[begin Excerpt]

Del Priore operates in the same style that Serling or the Monty Python troupe did, which is to say he takes ordinary settings and throws in madcap humor and/or supernatural occurrences that turn inside out a vignette that begins with a seemingly normal premise. Fans of such fantasy writing will appreciate a conventional (by fantasy standards) “Puppet,” a story about a teacher whose evil hand puppet starts to control her thoughts and actions, an “Ensemble,” a classic ghost story involving dance. But other stories vividly display a unique mind at work, with many genuine laughs.

“The First Fifty-Degree Day” warns what happens to a new family in town when they don’t socialize with their neighbors on the first mild day of the year, with a hilarious use of chemical weaponry. “Overdue” realizes a library patron’s worst nightmare when he fails to return a book on time with images of sadistic tactics and a unique twist on the idea of the cavalry coming to the rescue. In “Clown Town,” a bureaucrat sent to negotiate with clowns when they go on strike and isolate themselves in New Jersey learns to appreciate the whitefaced merry pranksters as a formidable force.

[end Excerpt]

The tasks –
1. In the review of Del Priore's stories, where do the clowns isolate themselves when they go on strike in "Clown Town"?
2. Pick up the review of Del Priore's stories after its last sentence and write the next paragraph.

[begin Supplied information]

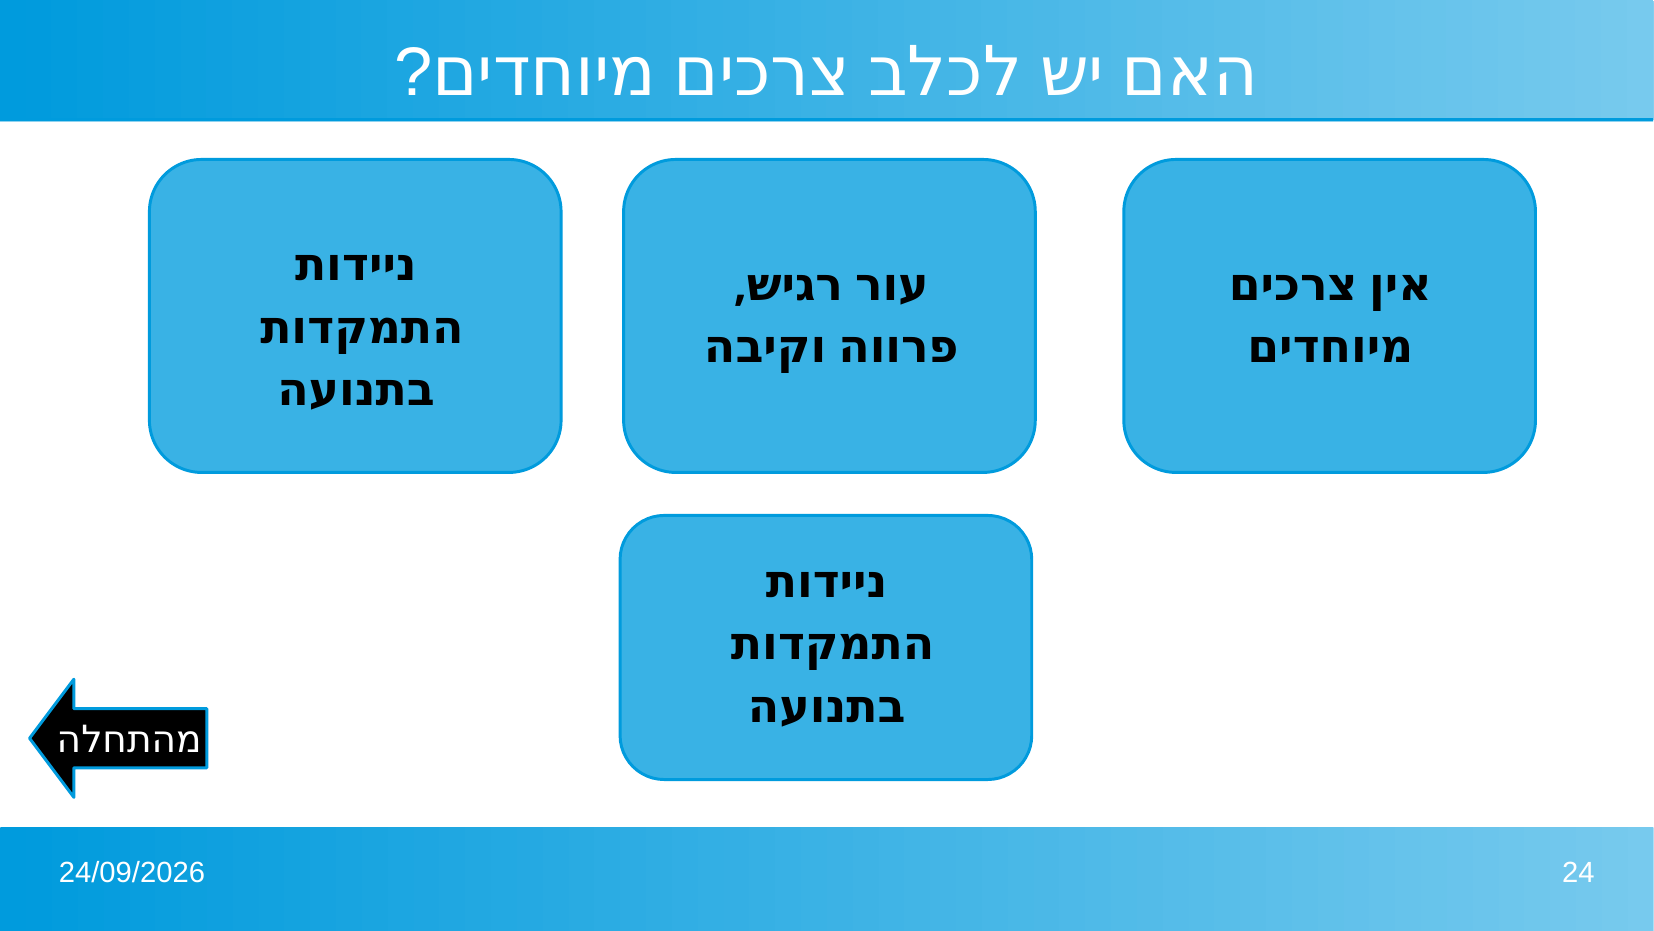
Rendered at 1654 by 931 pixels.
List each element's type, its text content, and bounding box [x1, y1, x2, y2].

[end Supplied information]

Outputs by task –
1. In New Jersey.

2.
Many of these stories feel like they were written on the spur of the moment, but Del Priore’s imagination is so original, they also feel fully realized and complete. If they were written after only one or two drafts, chances are that subsequent rewrites would have rendered them less interesting and less fresh. The spontaneity of Del Priore’s quick wit makes these pieces spark and crackle. There is a method to his madness that makes the characters in “Twilight People” come to life convincingly; as with the songs on the Beatles’s White Album, seemingly unrelated stories flow into a unified whole and feel like they belong together.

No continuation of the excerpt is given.